Most Americans think climate change plays some role in creating extreme weather, though their perceptions didn’t always align with scientists’.
Listen To This Story
|
Attribution science aims to determine the extent to which climate change causes natural hazards and extreme weather such as hurricanes, wildfires, floods, and heat waves. But how comfortable is the public in making these connections?
Pretty comfortable, as it turns out. A new study published in Climatic Change shows that 83 percent of Americans have some confidence in attributing at least one type of extreme weather to climate change. However, the public’s views varied among hazards and didn’t always line up with scientists’ confidence. The results point out some important considerations for climate scientists looking to communicate their work to the public.
“The value of scientific contribution really lives or dies by how well it matches with public perception.”

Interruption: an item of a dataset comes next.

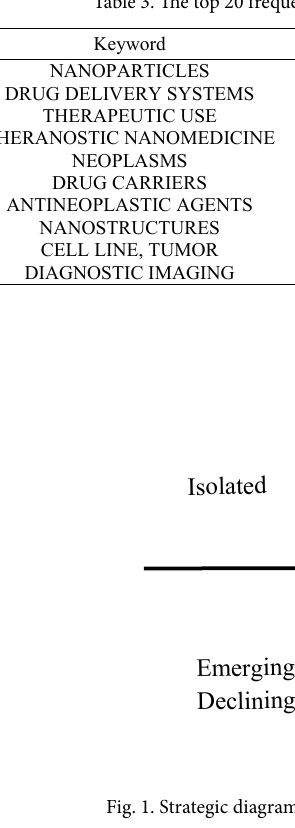
Table 3: The top 20 frequently-used keywords in Nanomedicine area (2009-2018). Table 3. The top 20 frequently-used keywords in Nanomedicine area (2009-2018).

The results are “encouraging,” said Charles Ogunbode, a psychologist at the University of Nottingham in the United Kingdom who was not involved in the new study. “The value of scientific contribution really lives or dies by how well it matches with public perception. And from the look of it, public [perception] is keeping up.”
Crediting Climate Change
In the new study, researchers surveyed 1,071 adults in the United States about their experiences with extreme weather and their confidence in attributing these types of events to climate change. They asked respondents about five hazards: extreme heat, extreme rainfall and flooding, hurricanes, wildfires, and tornadoes.
Respondents had the most confidence attributing wildfires and extreme heat to climate change, with 27.8 percent and 25.5 percent, respectively, saying they were “extremely confident” in the climate change link. Respondents were less confident about extreme rainfall and flooding, hurricanes, and tornadoes.

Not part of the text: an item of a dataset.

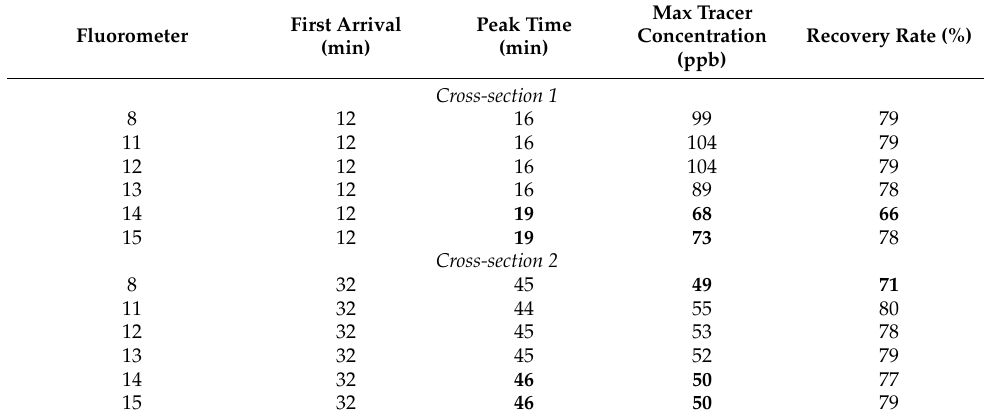
Table 2. First arrival, peak time, peak tracer concentration, and recovery rate for each fluorometer of cross-sections 1 and 2. Outliers or discussed values are in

Only 17 percent of respondents reported “no confidence at all” for all event types. That’s evidence that many people have at least some level of understanding of climate change, said Chad Zanocco, a co-author on the study and a climate and energy policy researcher at Stanford University.
Public confidence in the relationship between climate change and extreme weather events varied by type.
Credit: Zanocco et al., 2024, https://doi.org/10.1007/s10584-024-03735-0, Grace van Deelen
Previous studies have shown that though most Americans (72 percent) think global warming is happening, 42 percent still aren’t confident that it is mostly human caused. (Scientists have agreed on the role of fossil fuel emissions in climate change for years.)
“It’s encouraging that people realize that the background climate is changing and that it’s affecting discrete individual events,” said Jennifer Marlon, a research scientist at Yale University’s Program on Climate Change Communication who was not involved in the new research. “But that doesn’t tell us anything about the ultimate cause in people’s minds.”
The public’s confidence in attributing events aligned with climate scientists’ understanding of how extreme weather and climate change are linked about 40 percent of the time, according to the researchers. The scientists’ views came from a 2016 report from the National Academies of Sciences, Engineering, and Medicine.
The public was least aligned with scientists when it came to wildfires and, on average, overattributed these events to climate change. That makes sense to Zanocco — though the public may see visceral images of Earth on fire and make a strong link to climate change, scientists tend to understand that the reasons for wildfires are highly complex, and climate change isn’t always the primary cause, he said.
Marlon agreed. Heat waves and wildfires tend to be more intuitively linked to climate change because they relate so closely to the concept of warming, whereas for flooding, hurricanes, and tornadoes, the connection to climate change is less intuitive for most people, she said.
Perception to Policy
“The public still has a lot of misperceptions about climate change,” Marlon said. And just because people attribute extreme weather events to climate change doesn’t mean they understand the causes behind it, she noted.
“It’s really, really important that people make those connections to climate change.”
Marlon recommended that science communicators include relevant scientific information about attribution to climate change when communicating about extreme weather and natural hazards to help the public connect the dots. Zanocco agreed. “The public is ready,” for more information about the connection, he said.
In general, higher public confidence in attributing extreme weather events to climate change increases the likelihood that the public will also support climate change mitigation policies and actions, Ogunbode said. It’s hard to have conversations about mitigating climate change, either in public discourse or in policymaking settings, if people can’t link the problem to the cause, he said. “It’s really, really important that people make those connections to climate change.”
“Broader, deeper public support is going to provide enabling conditions that give decisionmakers permission to act more boldly” on climate policy, Marlon said.